Morning Reads for Tuesday, March 24
Good morning! It’s official: the 2020 Olympic Games and Paralympic Games are postponed until 2021.
- The Georgia tax filing deadline was postponed to July 15, 2020 (the same date as the federal filing deadline).
- Rome is one of many cities in Georgia that issued a shelter-in-place order. Floyd County will likely follow suit.
- The Farm Bureau is working on aid for farmers in Georgia.
- Five out of Georgia’s eight Supreme Court Justices have recused themselves from hearing appeals related to the open (or not) seat on their bench.
- March traffic in the Port of Savannah is expected to be down 20% from where it was last March.
- What can we learn from traffic data that we have as a result of the pandemic?
Local daily and weekly newspapers are suffering greatly, and many dedicated and professional local journalists were laid off in the past week. I occasionally receive complaints that I post too many articles that are behind a paywall. I always reply, “Perhaps you should consider paying for the journalism you consume.”
As a society, we are demonstrably worse off when we don’t have local journalists, whether they cover the high school sports beat or the Planning & Zoning board meeting. There’s a cost to these layoffs and there is a cost when these papers limit their scope and coverage to national of major metro wire stories. Like, an actual cost, to you, the taxpayer. So yes, once again, pay for the journalism you consume.
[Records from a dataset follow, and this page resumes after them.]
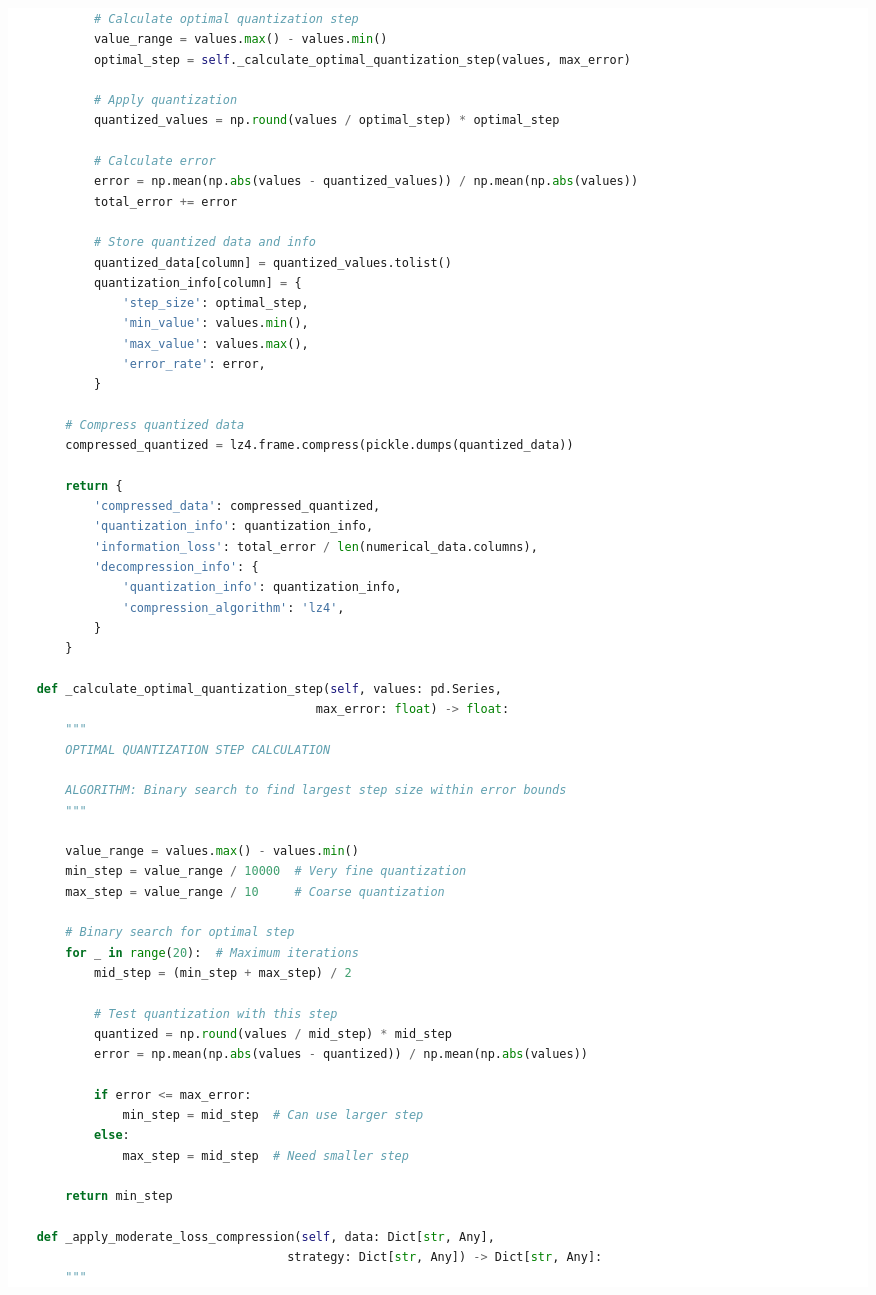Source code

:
 ```python
            # Calculate optimal quantization step
            value_range = values.max() - values.min()
            optimal_step = self._calculate_optimal_quantization_step(values, max_error)
            
            # Apply quantization
            quantized_values = np.round(values / optimal_step) * optimal_step
            
            # Calculate error
            error = np.mean(np.abs(values - quantized_values)) / np.mean(np.abs(values))
            total_error += error
            
            # Store quantized data and info
            quantized_data[column] = quantized_values.tolist()
            quantization_info[column] = {
                'step_size': optimal_step,
                'min_value': values.min(),
                'max_value': values.max(),
                'error_rate': error,
            }
        
        # Compress quantized data
        compressed_quantized = lz4.frame.compress(pickle.dumps(quantized_data))
        
        return {
            'compressed_data': compressed_quantized,
            'quantization_info': quantization_info,
            'information_loss': total_error / len(numerical_data.columns),
            'decompression_info': {
                'quantization_info': quantization_info,
                'compression_algorithm': 'lz4',
            }
        }
    
    def _calculate_optimal_quantization_step(self, values: pd.Series, 
                                           max_error: float) -> float:
        """
        OPTIMAL QUANTIZATION STEP CALCULATION
        
        ALGORITHM: Binary search to find largest step size within error bounds
        """
        
        value_range = values.max() - values.min()
        min_step = value_range / 10000  # Very fine quantization
        max_step = value_range / 10     # Coarse quantization
        
        # Binary search for optimal step
        for _ in range(20):  # Maximum iterations
            mid_step = (min_step + max_step) / 2
            
            # Test quantization with this step
            quantized = np.round(values / mid_step) * mid_step
            error = np.mean(np.abs(values - quantized)) / np.mean(np.abs(values))
            
            if error <= max_error:
                min_step = mid_step  # Can use larger step
            else:
                max_step = mid_step  # Need smaller step
        
        return min_step
    
    def _apply_moderate_loss_compression(self, data: Dict[str, Any], 
                                       strategy: Dict[str, Any]) -> Dict[str, Any]:
        """
```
I don’t mean that you should be smug about your subscriptions to the major-major dailies like the New York Times and the WaPo, and even the AJC, much as I treasure the print edition I receive each morning. I am talking about The Brunswick News, the Albany Herald, the Rome News-Tribune, the Gainesville Times, the Marietta Daily Journal, the Statesboro Herald, to name a few. Those are the newspapers that are critical to our communities throughout Georgia, and if you are civic-minded enough to read this website, you are probably a sharp enough critical thinker to understand why you need to support local journalism.